- **Set task**
Copy out the material again, substituting "vernacular name" for "common name" and leaving every other word unchanged.
======
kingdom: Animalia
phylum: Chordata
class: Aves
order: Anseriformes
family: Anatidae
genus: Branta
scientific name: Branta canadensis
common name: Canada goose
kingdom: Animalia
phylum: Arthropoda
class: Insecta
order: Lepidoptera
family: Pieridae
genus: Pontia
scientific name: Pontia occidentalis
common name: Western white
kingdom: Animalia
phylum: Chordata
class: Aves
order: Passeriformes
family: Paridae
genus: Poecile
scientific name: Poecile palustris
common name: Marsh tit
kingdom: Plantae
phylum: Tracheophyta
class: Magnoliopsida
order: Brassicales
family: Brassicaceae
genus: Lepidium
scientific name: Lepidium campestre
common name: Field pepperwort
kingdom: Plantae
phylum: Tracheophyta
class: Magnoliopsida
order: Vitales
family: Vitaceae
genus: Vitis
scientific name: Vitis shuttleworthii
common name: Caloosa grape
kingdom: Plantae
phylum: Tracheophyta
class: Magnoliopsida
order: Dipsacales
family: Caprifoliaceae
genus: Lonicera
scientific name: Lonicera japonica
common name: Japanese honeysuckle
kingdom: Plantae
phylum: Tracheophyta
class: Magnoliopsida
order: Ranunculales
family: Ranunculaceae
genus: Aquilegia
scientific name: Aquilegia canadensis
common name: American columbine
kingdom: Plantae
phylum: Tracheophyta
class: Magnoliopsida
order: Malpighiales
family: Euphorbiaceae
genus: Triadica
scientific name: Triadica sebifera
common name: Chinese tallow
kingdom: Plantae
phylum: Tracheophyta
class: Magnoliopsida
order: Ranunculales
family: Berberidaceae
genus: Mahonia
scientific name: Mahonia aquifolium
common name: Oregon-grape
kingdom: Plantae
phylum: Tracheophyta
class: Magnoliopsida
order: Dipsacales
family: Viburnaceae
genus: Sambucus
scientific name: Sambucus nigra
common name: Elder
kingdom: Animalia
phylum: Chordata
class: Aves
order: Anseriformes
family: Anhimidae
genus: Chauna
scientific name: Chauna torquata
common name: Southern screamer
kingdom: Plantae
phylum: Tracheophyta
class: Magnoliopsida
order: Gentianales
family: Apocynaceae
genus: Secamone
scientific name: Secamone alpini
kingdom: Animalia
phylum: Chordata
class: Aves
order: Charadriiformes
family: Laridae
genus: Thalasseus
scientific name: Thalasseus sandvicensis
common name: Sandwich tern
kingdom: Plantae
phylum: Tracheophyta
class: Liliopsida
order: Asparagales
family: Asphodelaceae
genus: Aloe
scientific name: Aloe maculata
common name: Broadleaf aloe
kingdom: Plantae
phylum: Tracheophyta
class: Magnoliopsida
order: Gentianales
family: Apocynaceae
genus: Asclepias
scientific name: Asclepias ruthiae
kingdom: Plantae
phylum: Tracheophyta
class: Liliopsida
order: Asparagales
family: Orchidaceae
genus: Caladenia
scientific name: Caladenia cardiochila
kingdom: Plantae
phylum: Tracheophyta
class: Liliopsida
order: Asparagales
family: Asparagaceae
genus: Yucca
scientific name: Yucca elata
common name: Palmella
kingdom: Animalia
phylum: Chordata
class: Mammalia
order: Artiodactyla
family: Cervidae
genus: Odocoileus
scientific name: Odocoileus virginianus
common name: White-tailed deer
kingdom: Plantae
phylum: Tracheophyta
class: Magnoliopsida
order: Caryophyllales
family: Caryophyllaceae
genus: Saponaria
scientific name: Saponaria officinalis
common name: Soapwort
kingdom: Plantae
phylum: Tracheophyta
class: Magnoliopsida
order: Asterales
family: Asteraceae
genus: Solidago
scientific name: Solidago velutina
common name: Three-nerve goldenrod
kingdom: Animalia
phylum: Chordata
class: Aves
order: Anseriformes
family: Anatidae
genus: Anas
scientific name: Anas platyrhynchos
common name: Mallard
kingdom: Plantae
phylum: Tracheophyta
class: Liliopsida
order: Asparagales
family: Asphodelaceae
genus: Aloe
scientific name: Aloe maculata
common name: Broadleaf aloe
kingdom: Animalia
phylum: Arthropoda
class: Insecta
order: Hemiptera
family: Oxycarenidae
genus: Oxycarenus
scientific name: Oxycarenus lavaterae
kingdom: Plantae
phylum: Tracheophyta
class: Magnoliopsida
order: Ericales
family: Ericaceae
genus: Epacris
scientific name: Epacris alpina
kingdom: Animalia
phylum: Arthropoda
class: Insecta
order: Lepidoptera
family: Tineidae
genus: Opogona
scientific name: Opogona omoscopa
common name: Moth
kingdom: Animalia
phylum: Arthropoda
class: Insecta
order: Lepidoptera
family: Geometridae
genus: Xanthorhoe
======
- **Solved exercise**
kingdom: Animalia
phylum: Chordata
class: Aves
order: Anseriformes
family: Anatidae
genus: Branta
scientific name: Branta canadensis
vernacular name: Canada goose
kingdom: Animalia
phylum: Arthropoda
class: Insecta
order: Lepidoptera
family: Pieridae
genus: Pontia
scientific name: Pontia occidentalis
vernacular name: Western white
kingdom: Animalia
phylum: Chordata
class: Aves
order: Passeriformes
family: Paridae
genus: Poecile
scientific name: Poecile palustris
vernacular name: Marsh tit
kingdom: Plantae
phylum: Tracheophyta
class: Magnoliopsida
order: Brassicales
family: Brassicaceae
genus: Lepidium
scientific name: Lepidium campestre
vernacular name: Field pepperwort
kingdom: Plantae
phylum: Tracheophyta
class: Magnoliopsida
order: Vitales
family: Vitaceae
genus: Vitis
scientific name: Vitis shuttleworthii
vernacular name: Caloosa grape
kingdom: Plantae
phylum: Tracheophyta
class: Magnoliopsida
order: Dipsacales
family: Caprifoliaceae
genus: Lonicera
scientific name: Lonicera japonica
vernacular name: Japanese honeysuckle
kingdom: Plantae
phylum: Tracheophyta
class: Magnoliopsida
order: Ranunculales
family: Ranunculaceae
genus: Aquilegia
scientific name: Aquilegia canadensis
vernacular name: American columbine
kingdom: Plantae
phylum: Tracheophyta
class: Magnoliopsida
order: Malpighiales
family: Euphorbiaceae
genus: Triadica
scientific name: Triadica sebifera
vernacular name: Chinese tallow
kingdom: Plantae
phylum: Tracheophyta
class: Magnoliopsida
order: Ranunculales
family: Berberidaceae
genus: Mahonia
scientific name: Mahonia aquifolium
vernacular name: Oregon-grape
kingdom: Plantae
phylum: Tracheophyta
class: Magnoliopsida
order: Dipsacales
family: Viburnaceae
genus: Sambucus
scientific name: Sambucus nigra
vernacular name: Elder
kingdom: Animalia
phylum: Chordata
class: Aves
order: Anseriformes
family: Anhimidae
genus: Chauna
scientific name: Chauna torquata
vernacular name: Southern screamer
kingdom: Plantae
phylum: Tracheophyta
class: Magnoliopsida
order: Gentianales
family: Apocynaceae
genus: Secamone
scientific name: Secamone alpini
kingdom: Animalia
phylum: Chordata
class: Aves
order: Charadriiformes
family: Laridae
genus: Thalasseus
scientific name: Thalasseus sandvicensis
vernacular name: Sandwich tern
kingdom: Plantae
phylum: Tracheophyta
class: Liliopsida
order: Asparagales
family: Asphodelaceae
genus: Aloe
scientific name: Aloe maculata
vernacular name: Broadleaf aloe
kingdom: Plantae
phylum: Tracheophyta
class: Magnoliopsida
order: Gentianales
family: Apocynaceae
genus: Asclepias
scientific name: Asclepias ruthiae
kingdom: Plantae
phylum: Tracheophyta
class: Liliopsida
order: Asparagales
family: Orchidaceae
genus: Caladenia
scientific name: Caladenia cardiochila
kingdom: Plantae
phylum: Tracheophyta
class: Liliopsida
order: Asparagales
family: Asparagaceae
genus: Yucca
scientific name: Yucca elata
vernacular name: Palmella
kingdom: Animalia
phylum: Chordata
class: Mammalia
order: Artiodactyla
family: Cervidae
genus: Odocoileus
scientific name: Odocoileus virginianus
vernacular name: White-tailed deer
kingdom: Plantae
phylum: Tracheophyta
class: Magnoliopsida
order: Caryophyllales
family: Caryophyllaceae
genus: Saponaria
scientific name: Saponaria officinalis
vernacular name: Soapwort
kingdom: Plantae
phylum: Tracheophyta
class: Magnoliopsida
order: Asterales
family: Asteraceae
genus: Solidago
scientific name: Solidago velutina
vernacular name: Three-nerve goldenrod
kingdom: Animalia
phylum: Chordata
class: Aves
order: Anseriformes
family: Anatidae
genus: Anas
scientific name: Anas platyrhynchos
vernacular name: Mallard
kingdom: Plantae
phylum: Tracheophyta
class: Liliopsida
order: Asparagales
family: Asphodelaceae
genus: Aloe
scientific name: Aloe maculata
vernacular name: Broadleaf aloe
kingdom: Animalia
phylum: Arthropoda
class: Insecta
order: Hemiptera
family: Oxycarenidae
genus: Oxycarenus
scientific name: Oxycarenus lavaterae
kingdom: Plantae
phylum: Tracheophyta
class: Magnoliopsida
order: Ericales
family: Ericaceae
genus: Epacris
scientific name: Epacris alpina
kingdom: Animalia
phylum: Arthropoda
class: Insecta
order: Lepidoptera
family: Tineidae
genus: Opogona
scientific name: Opogona omoscopa
vernacular name: Moth
kingdom: Animalia
phylum: Arthropoda
class: Insecta
order: Lepidoptera
family: Geometridae
genus: Xanthorhoe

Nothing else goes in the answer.